The progression of many neurodegenerative diseases is thought to be driven by the template-directed misfolding, seeded aggregation and cell–cell transmission of characteristic disease-related proteins, leading to the sequential dissemination of pathological protein aggregates. Recent evidence strongly suggests that the anatomical connections made by neurons — in addition to the intrinsic characteristics of neurons, such as morphology and gene expression profile — determine whether they are vulnerable to degeneration in these disorders.
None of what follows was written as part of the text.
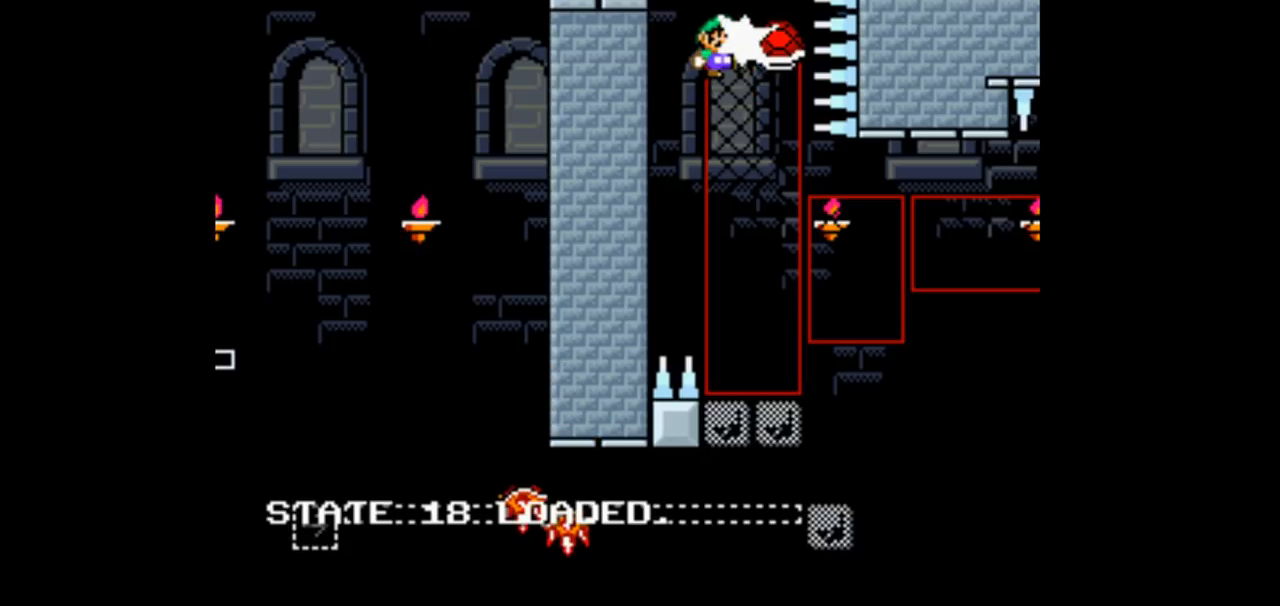
{"buttons": ["B"], "events": [[500, "B", "down"]]}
Notably, this common pathogenic principle opens up opportunities for pursuing novel targets for therapeutic interventions for these neurodegenerative disorders. We review recent evidence that supports the notion of neuron–neuron protein propagation, with a focus on neuropathological and positron emission tomography imaging studies in humans.

At a glance

Figures

  1. Hypothetical molecular mechanisms of prion-like disease protein transmission in neurodegenerative diseases.
    Figure 1: Hypothetical molecular mechanisms of prion-like disease protein transmission in neurodegenerative diseases.

    In template-directed misfolding, the deposited pathological disease proteins are transformed from their normal conformation, via intermediates, into fibrillar species. These species have the properties of amyloid (for instance, a fibrillar ultrastructure that consists of sheets of β-strands) and serve as templates to drive normal physiological versions of the protein to adopt similar structural alterations13. In a self-perpetuating process, the progressive seeded aggregation of conformationally changed proteins results in intracellular aggregates that fragment into 'daughter seeds'. Finally, in cell–cell transmission, pathological proteins spread to anatomically interconnected neurons and adjacent glial cells via an autocatalytic chain-reaction-like process11.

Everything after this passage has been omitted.